━━ Data in this exercise
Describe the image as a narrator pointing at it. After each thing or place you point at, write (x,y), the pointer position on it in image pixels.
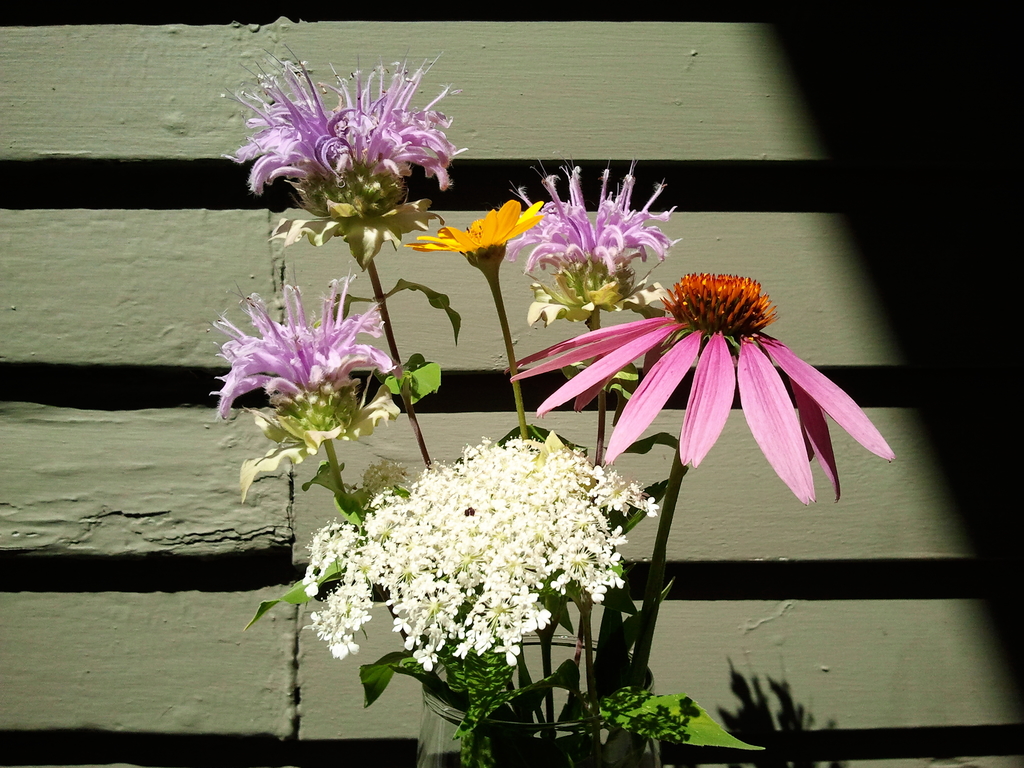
In the picture I can see some flowers (315,411) which are in different colors like white, yellow, pink, violet and in the background (410,302) there is a wall (273,264).
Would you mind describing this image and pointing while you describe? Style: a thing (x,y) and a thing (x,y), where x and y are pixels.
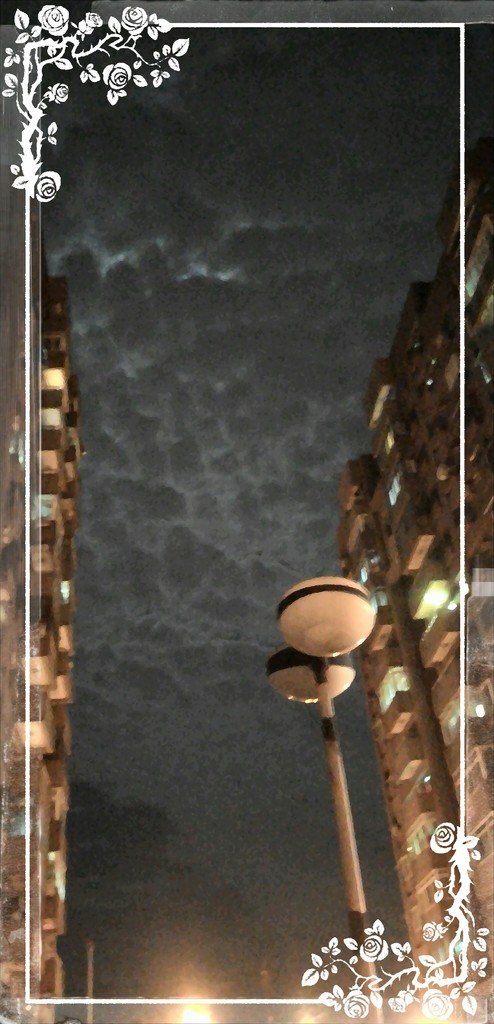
This an edited picture. In this picture we can the sky (275,393), buildings (9,372) and objects (332,679).
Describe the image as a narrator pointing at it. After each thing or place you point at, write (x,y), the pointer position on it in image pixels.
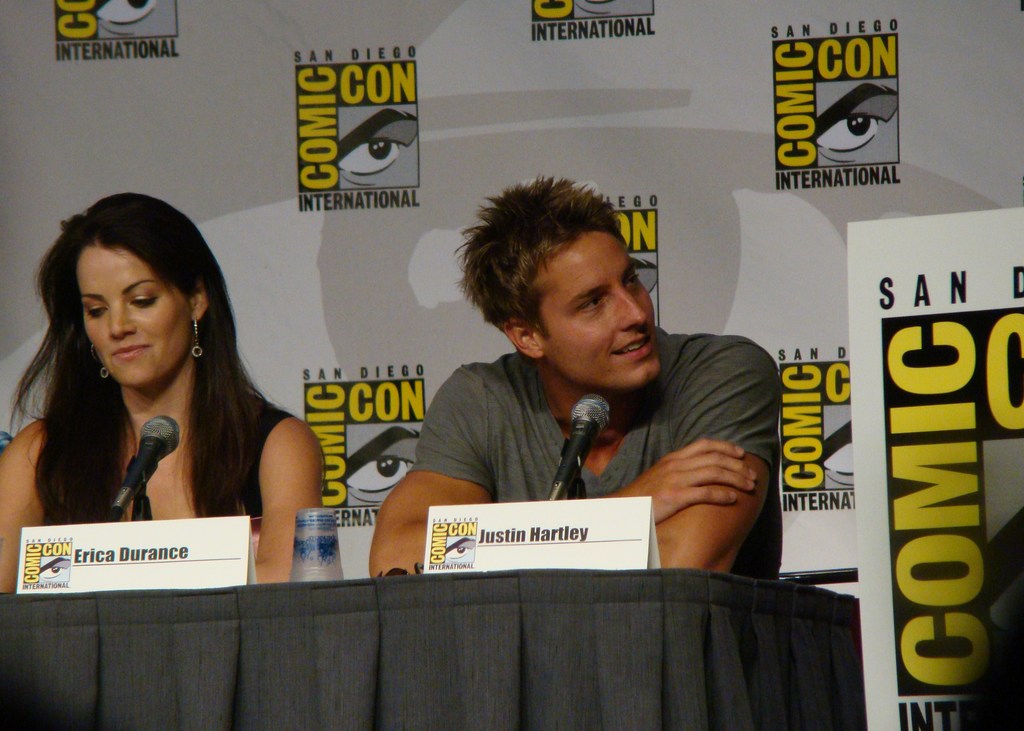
In this picture I can see a table (425,622) in front (176,625), on which there are 2 nameboards (536,547), 2 mics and a white and blue color thing (326,527) and I can see a woman (215,319) and a man (549,449) who are sitting. Behind them I can see the boards (958,292) on which there are words (987,386) written and I can see the depiction pictures (351,111) of eyes (874,120).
━━━━
Work item:
Output the data above exactly, excluding images.

Exercise answer:
Describe the image as a narrator pointing at it. After each thing or place you point at, write (x,y), the pointer position on it in image pixels.
In the picture I can see some flowers (315,411) which are in different colors like white, yellow, pink, violet and in the background (410,302) there is a wall (273,264).
Would you mind describing this image and pointing while you describe? Style: a thing (x,y) and a thing (x,y), where x and y are pixels.
This an edited picture. In this picture we can the sky (275,393), buildings (9,372) and objects (332,679).
Describe the image as a narrator pointing at it. After each thing or place you point at, write (x,y), the pointer position on it in image pixels.
In this picture I can see a table (425,622) in front (176,625), on which there are 2 nameboards (536,547), 2 mics and a white and blue color thing (326,527) and I can see a woman (215,319) and a man (549,449) who are sitting. Behind them I can see the boards (958,292) on which there are words (987,386) written and I can see the depiction pictures (351,111) of eyes (874,120).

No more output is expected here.